Kur'an-ı Kerim ve Türkçe Meali Sayfa 519
16. Şüphesiz insanı biz yarattık ve nefsinin ona ne vesveseler vermekte olduğunu da biliriz. Biz ona şahdamarından daha yakınız.
17. Onun sağında ve solunda oturan iki alıcı (yazıcı melekler), alırlarken (yazarlarken).
18. O, söz olarak (herhangi bir şey) söylemeyiversin, mutlaka yanında hazır bir gözetleyici vardır.
19. Ölüm sarhoşluğu gerçekten gelir. (Ey insan!) İşte bu senin öteden beri korkup uzaklaştığın şeydir.
20. Sur'a üfürülür. İşte bu, tehdidin (gerçekleştiği) gündür.
21. (Artık) Her bir nefis, yanında bir sürücü ve bir şahit ile gelir.
22. “Şüphesiz sen bundan bir gaflet içindeydin; işte biz de senin üzerindeki örtüyü açıp kaldırdık. Artık bugün görüş gücün oldukça keskindir.”

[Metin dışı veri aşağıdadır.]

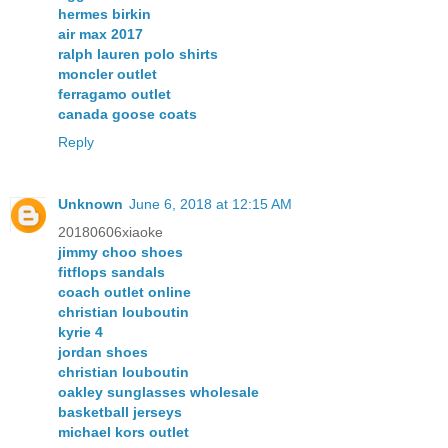
hermes birkin
air max 2017
ralph lauren polo shirts
moncler outlet
ferragamo outlet
canada goose coats
Reply
Unknown
June 6, 2018 at 12:15 AM
20180606xiaoke
jimmy choo shoes
fitflops sandals
coach outlet online
christian louboutin
kyrie 4
jordan shoes
christian louboutin
oakley sunglasses wholesale
basketball jerseys
michael kors outlet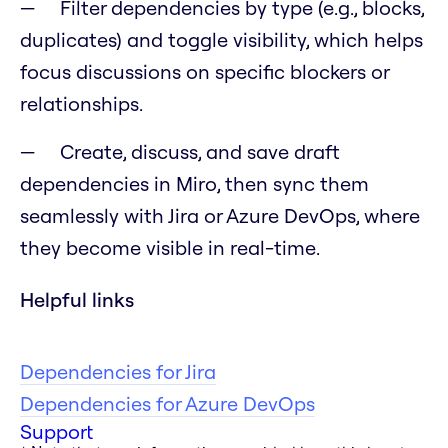
Filter dependencies by type (e.g., blocks,
duplicates) and toggle visibility, which helps
focus discussions on specific blockers or
relationships.
Create, discuss, and save draft
dependencies in Miro, then sync them
seamlessly with Jira or Azure DevOps, where
they become visible in real-time.
Helpful links
Dependencies for Jira
Dependencies for Azure DevOps
Support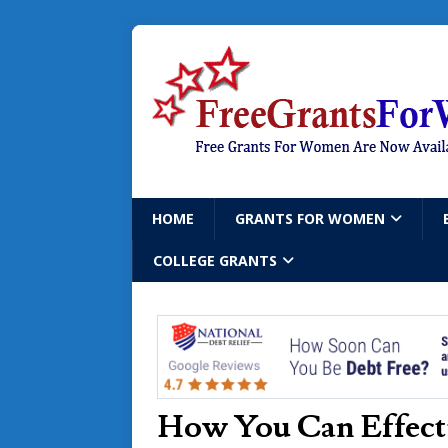
HOME
GRANTS FOR WOMEN
COLLEGE GRANTS
How You Can Effecti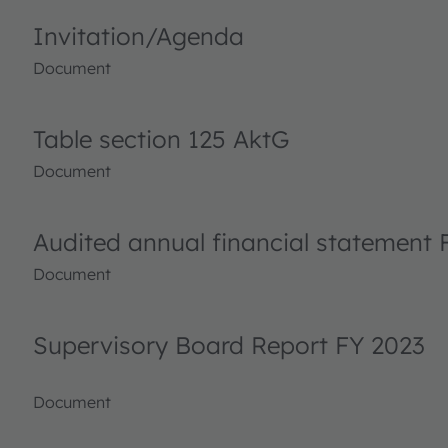
Invitation/Agenda
Document
Table section 125 AktG
Document
Audited annual financial statement 
Document
Supervisory Board Report FY 2023
Document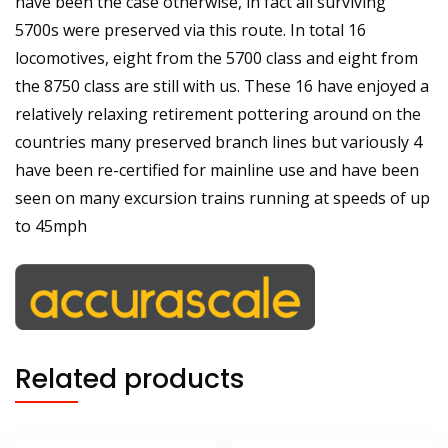
have been the case otherwise, in fact all surviving
5700s were preserved via this route. In total 16
locomotives, eight from the 5700 class and eight from
the 8750 class are still with us. These 16 have enjoyed a
relatively relaxing retirement pottering around on the
countries many preserved branch lines but variously 4
have been re-certified for mainline use and have been
seen on many excursion trains running at speeds of up
to 45mph
Related products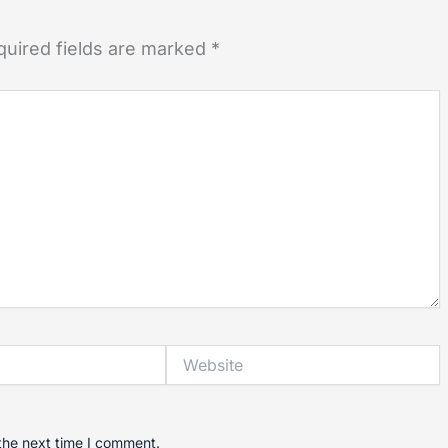
quired fields are marked
*
Website
the next time I comment.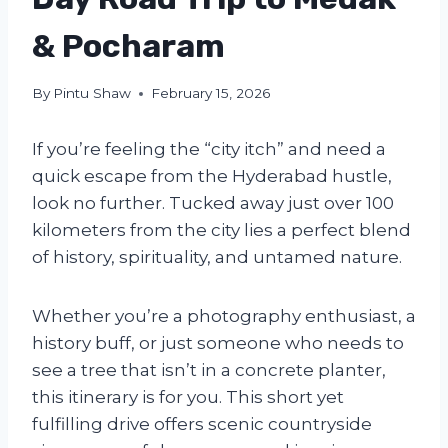
& Pocharam
By
Pintu Shaw
February 15, 2026
If you’re feeling the “city itch” and need a
quick escape from the Hyderabad hustle,
look no further. Tucked away just over 100
kilometers from the city lies a perfect blend
of history, spirituality, and untamed nature.
Whether you’re a photography enthusiast, a
history buff, or just someone who needs to
see a tree that isn’t in a concrete planter,
this itinerary is for you. This short yet
fulfilling drive offers scenic countryside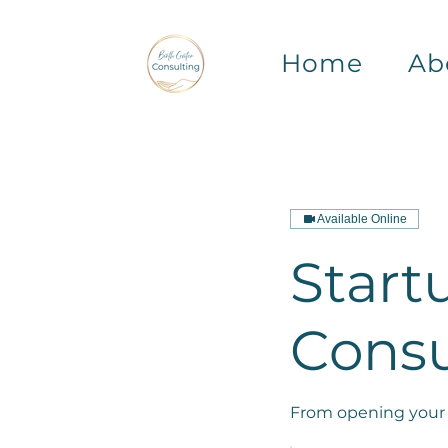
Home
Ab
Available Online
Start
Consu
From opening your 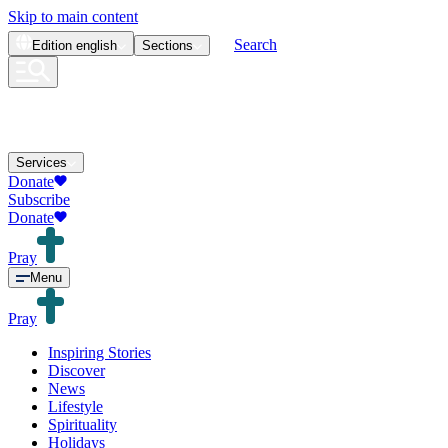
Skip to main content
Search
Edition
english
Sections
Services
Donate
Subscribe
Donate
Pray
Menu
Pray
Inspiring Stories
Discover
News
Lifestyle
Spirituality
Holidays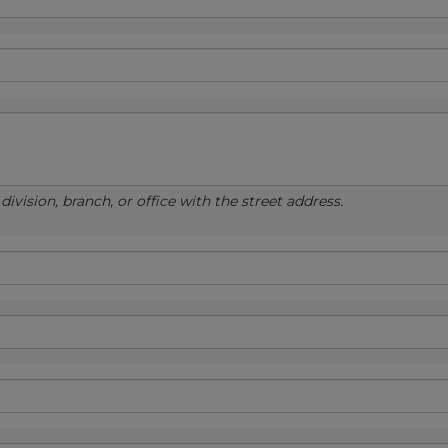
ivision, branch, or office with the street address.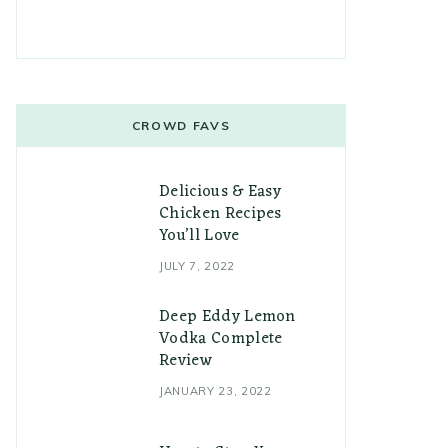
CROWD FAVS
Delicious & Easy
Chicken Recipes
You’ll Love
JULY 7, 2022
Deep Eddy Lemon
Vodka Complete
Review
JANUARY 23, 2022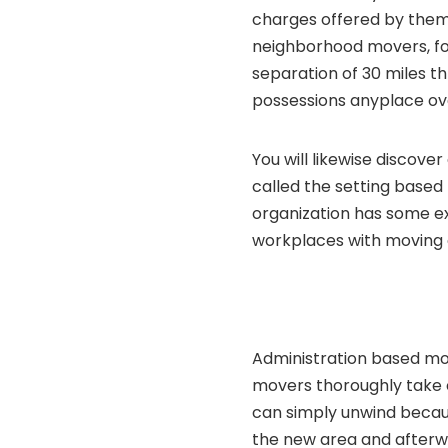
charges offered by them 
neighborhood movers, for
separation of 30 miles 
possessions anyplace ov
You will likewise discove
called the setting based
organization has some ex
workplaces with moving 
Administration based mov
movers thoroughly take c
can simply unwind becaus
the new area and afterw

23. Onun yakını olan (günahları yazan melek) der ki: “İşte bu (günah), yanımda hazır durumda olan şey.”
24. (Allah şöyle buyurur:) “Cehenneme atın, son derece inatçı olan her kâfiri!”
25. “Hayra engel olan saldırgan şüpheciyi.”

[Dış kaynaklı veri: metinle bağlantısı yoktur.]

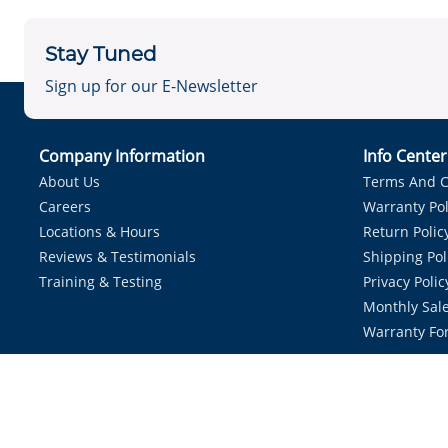
Stay Tuned
Sign up for our E-Newsletter
Company Information
Info Cente
About Us
Terms And C
Careers
Warranty Pol
Locations & Hours
Return Polic
Reviews & Testimonials
Shipping Pol
Training & Testing
Privacy Polic
Monthly Sale
Warranty Fo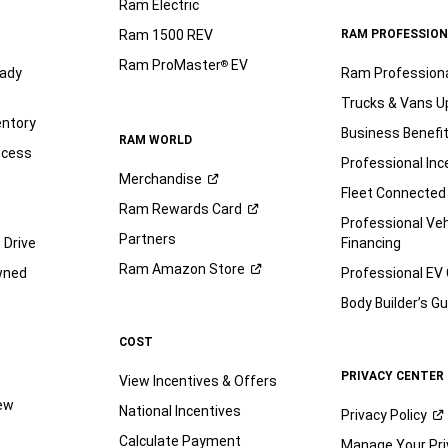
Ram Electric
Ram 1500 REV
RAM PROFESSION
Ram ProMaster
EV
®
ady
Ram Profession
Trucks & Vans U
entory
Business Benefi
RAM WORLD
ocess
Professional Inc
Merchandise
Fleet Connected
Ram Rewards
Card
Professional Veh
Partners
 Drive
Financing
Ram Amazon
Store
wned
Professional EV
Body Builder’s
Gu
COST
PRIVACY CENTER
View Incentives & Offers
iew
National Incentives
Privacy
Policy
Calculate Payment
Manage Your Pri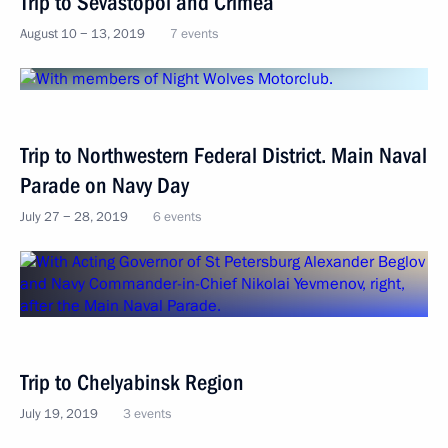
Trip to Sevastopol and Crimea
August 10 − 13, 2019
7 events
Trip to Northwestern Federal District. Main Naval
Parade on Navy Day
July 27 − 28, 2019
6 events
Trip to Chelyabinsk Region
July 19, 2019
3 events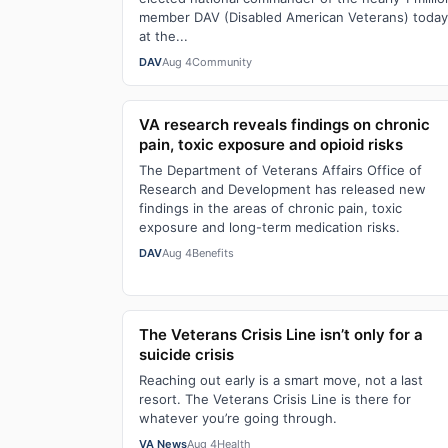
member DAV (Disabled American Veterans) today
at the...
DAV
Aug 4
Community
VA research reveals findings on chronic
pain, toxic exposure and opioid risks
The Department of Veterans Affairs Office of
Research and Development has released new
findings in the areas of chronic pain, toxic
exposure and long-term medication risks.
DAV
Aug 4
Benefits
The Veterans Crisis Line isn’t only for a
suicide crisis
Reaching out early is a smart move, not a last
resort. The Veterans Crisis Line is there for
whatever you’re going through.
VA News
Aug 4
Health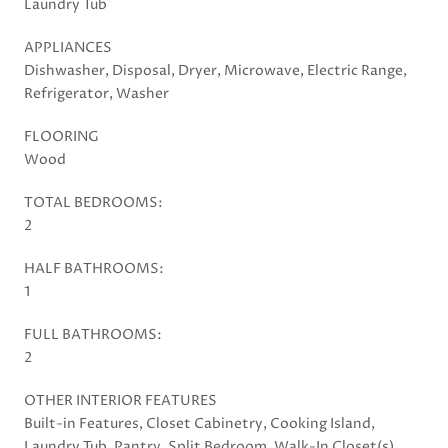
Laundry Tub
APPLIANCES
Dishwasher, Disposal, Dryer, Microwave, Electric Range,
Refrigerator, Washer
FLOORING
Wood
TOTAL BEDROOMS:
2
HALF BATHROOMS:
1
FULL BATHROOMS:
2
OTHER INTERIOR FEATURES
Built-in Features, Closet Cabinetry, Cooking Island,
Laundry Tub, Pantry, Split Bedroom, Walk-In Closet(s),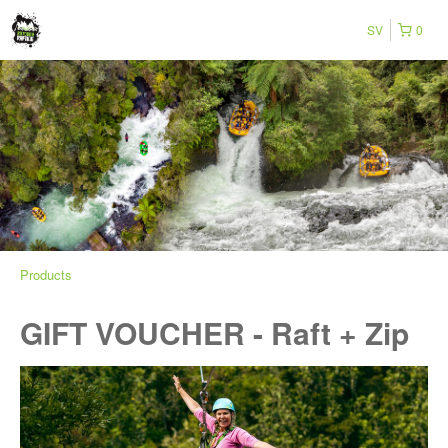
SV
0
Products
GIFT VOUCHER - Raft + Zip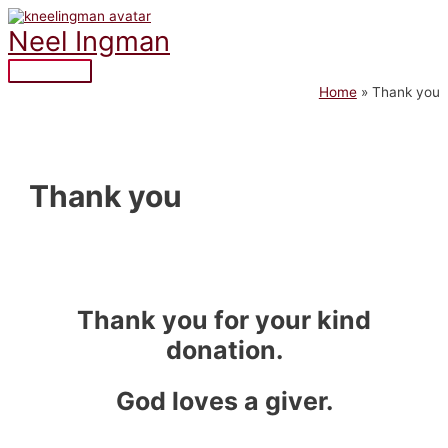
Skip
to
Neel Ingman
content
Main
Home
Thank you
Menu
Thank you
Thank you for your kind
donation.
God loves a giver.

26. “O, Allah'la beraber başka bir ilah edinmişti. Artık ikiniz (sürücü ve şahit melekler), onu en şiddetli olan azabın içine atın.”
27. Onun yakın (saptırıcı) dostu der ki: “Rabbimiz! Ben onu kışkırtıp azdırmadım. Ancak kendisi (haktan) derin bir sapıklık içindeydi.”

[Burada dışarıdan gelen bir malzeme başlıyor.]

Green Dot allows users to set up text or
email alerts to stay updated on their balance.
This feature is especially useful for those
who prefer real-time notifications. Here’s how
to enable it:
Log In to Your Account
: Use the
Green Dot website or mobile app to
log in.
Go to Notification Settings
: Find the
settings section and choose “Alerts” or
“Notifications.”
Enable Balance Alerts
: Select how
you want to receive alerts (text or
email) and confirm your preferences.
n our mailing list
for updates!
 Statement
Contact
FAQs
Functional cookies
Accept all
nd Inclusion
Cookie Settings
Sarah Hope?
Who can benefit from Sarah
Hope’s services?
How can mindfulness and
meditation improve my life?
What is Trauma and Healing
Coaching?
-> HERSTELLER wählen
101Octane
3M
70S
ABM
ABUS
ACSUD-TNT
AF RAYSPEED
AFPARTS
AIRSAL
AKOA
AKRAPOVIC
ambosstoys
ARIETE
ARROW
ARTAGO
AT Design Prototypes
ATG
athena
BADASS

28. (Allah buyurur:) “Benim huzurumda çekişip durmayın. Ben size daha önce kesin bir uyarı göndermiştim.”
29. “Huzurumda söz değişikliğe uğratılmaz ve ben kullara zulmedici değilim.”
30. O gün cehenneme, “Doldun mu?” deriz. O da, “Daha fazlası var mı?” der.
31. Cennet de takva sahiplerine yaklaştırılır. Zaten uzak değildir.
32. İşte size vaat edilen budur! (Bu vaat edilen şeyler) Allah'a dönen ve O'nun buyruklarını koruyan kimse içindir.
33. Görmediği halde Rahman'a karşı içi titreyerek korku duyan ve içten Allah'a yönelmiş bir kalb ile gelen içindir.
34. “Ona (cennete) esenlikle girin. Bu, ebedilik günüdür.”
35. Orda diledikleri her şey onlarındır; katımızda daha fazlası da var.